The demonstrations in University Square persisted until about 24–25 August 1990.

==Press reaction==

The pro-FSN press (such as Adevărul, Dimineaţa, Azi) praised the miners and other workers for being the "defenders of liberty and democracy" and criticized the negative coverage of the international press who, they claim, saw only one part of the issue.

The official government position on the foreign press opinion was expressed on 15 June 1990 by Prime Minister Petre Roman. He declared that the international press had a "strange" point of view and that the intervention against the opposition was not a "fascist program", but it was the other way around, the protesters being the fascists.

==Differing perspective of the miners==
See also The 1990s: the rise and decline of miners' unions

The Jiu Valley miners were vilified in the national and international press for their role in the confrontation and the subsequent violence and destruction. Subsequent interviews with miners participating in the confrontation provide a very different perspective of the events that transpired. Many claim that individuals reportedly representing the government came to the mines and union groups and told the miners that the new democracy was under attack by anarchists and provocateurs who wanted to bring down the elected government. It was their duty, the miners were told, to protect Romania and the new democracy. Few, if any, of the miners had any connection with or knowledge of the protesters and their demands, so they followed the direction of individuals they believed represented the government. In the view of many individuals in Jiu Valley, most of the violence was perpetuated by non-miners or agents provocateurs dressed like miners. The perspective that the Bucharest-controlled media refused to provide their version of events was and continues to be widely held throughout the Jiu Valley.

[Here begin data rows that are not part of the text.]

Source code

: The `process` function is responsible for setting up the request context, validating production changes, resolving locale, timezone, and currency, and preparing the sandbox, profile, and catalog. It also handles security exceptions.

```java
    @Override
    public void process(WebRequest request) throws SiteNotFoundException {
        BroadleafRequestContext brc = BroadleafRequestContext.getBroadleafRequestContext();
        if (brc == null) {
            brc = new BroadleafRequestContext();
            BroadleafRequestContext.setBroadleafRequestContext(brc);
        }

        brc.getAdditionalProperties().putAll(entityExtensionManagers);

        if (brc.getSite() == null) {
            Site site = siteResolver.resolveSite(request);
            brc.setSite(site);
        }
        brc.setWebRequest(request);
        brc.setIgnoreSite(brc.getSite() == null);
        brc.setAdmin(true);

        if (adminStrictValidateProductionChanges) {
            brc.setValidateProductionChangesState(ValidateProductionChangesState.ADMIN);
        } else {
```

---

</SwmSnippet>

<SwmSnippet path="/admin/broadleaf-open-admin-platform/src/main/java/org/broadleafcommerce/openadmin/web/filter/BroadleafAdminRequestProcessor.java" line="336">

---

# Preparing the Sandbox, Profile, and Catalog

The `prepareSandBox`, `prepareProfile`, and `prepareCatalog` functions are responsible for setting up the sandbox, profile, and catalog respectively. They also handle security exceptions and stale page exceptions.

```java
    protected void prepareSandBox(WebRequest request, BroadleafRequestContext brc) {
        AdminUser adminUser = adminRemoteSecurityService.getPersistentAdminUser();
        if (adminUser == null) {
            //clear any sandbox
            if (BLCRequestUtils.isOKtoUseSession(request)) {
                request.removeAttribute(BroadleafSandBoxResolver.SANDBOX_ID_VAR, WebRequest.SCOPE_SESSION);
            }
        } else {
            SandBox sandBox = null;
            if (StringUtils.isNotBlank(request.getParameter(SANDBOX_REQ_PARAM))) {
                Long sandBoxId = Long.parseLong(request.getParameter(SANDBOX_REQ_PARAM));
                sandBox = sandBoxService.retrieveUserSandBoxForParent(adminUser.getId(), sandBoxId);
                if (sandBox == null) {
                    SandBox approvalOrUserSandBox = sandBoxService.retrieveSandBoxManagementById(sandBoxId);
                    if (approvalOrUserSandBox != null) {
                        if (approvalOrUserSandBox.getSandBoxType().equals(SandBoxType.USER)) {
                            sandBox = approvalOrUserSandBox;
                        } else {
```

==Inquiry into potential involvement of the Romanian Intelligence Service==

Later inquiries would show that these claims by the miners were not unfounded. Rumors and public suspicion (and later Parliamentary inquiries) of the potential role of the Serviciul Român de Informaţii (Romanian Intelligence Service), the successor to the former Securitate), in the instigation and manipulation of the June 1990 Mineriad contributed to the widespread public mistrust of the post-Ceauşescu Romanian intelligence service.

Government inquiries would show that the miners had indeed been "joined by vigilantes who were later credibly identified as former officers of the Securitate", and that for two days, the miners had been aided and abetted by former Securitate members in their violent confrontation with the protesters and other targets. In February 1994 a Bucharest court "found two security officers, Colonel Ion. Nicolae and warrant officer Corneliu Dumitrescu, guilty of ransacking the house of Ion Rațiu, a leading figure in the National Peasant Christian Democratic Party, during the miners’ incursion, and stealing $100,000."

In addition to accusations of having agents infiltrate and incite the opposition rally on 18 February 1990 and later directly participate in the June 1990 anti-opposition violence involving the Jiu Valley miners, there were also claims that during this period secret services were involved in distributing fake Legionary leaflets that claimed a fascist take-over in Romania was about to occur, and evidence that intelligence officials selectively released documents from Securitate archives in order to compromise opposition leaders.

According to a research report put out by the Conflict Studies Research Centre at Britain's Royal Military Academy Sandhurst:

Despite repeated denials by its leaders, there are clear indications of the SRI's involvement. Recently, Voican Voiculescu even accused Măgureanu of having staged the violence in order to take over as prime minister. Other sources claim that the miners' arrival in Bucharest was orchestrated by Major Dumitru Iliescu (now a colonel), the chief of President Iliescu's Special Guard and Protocol Unit (renamed the Protection and Protocol Service in July 1991).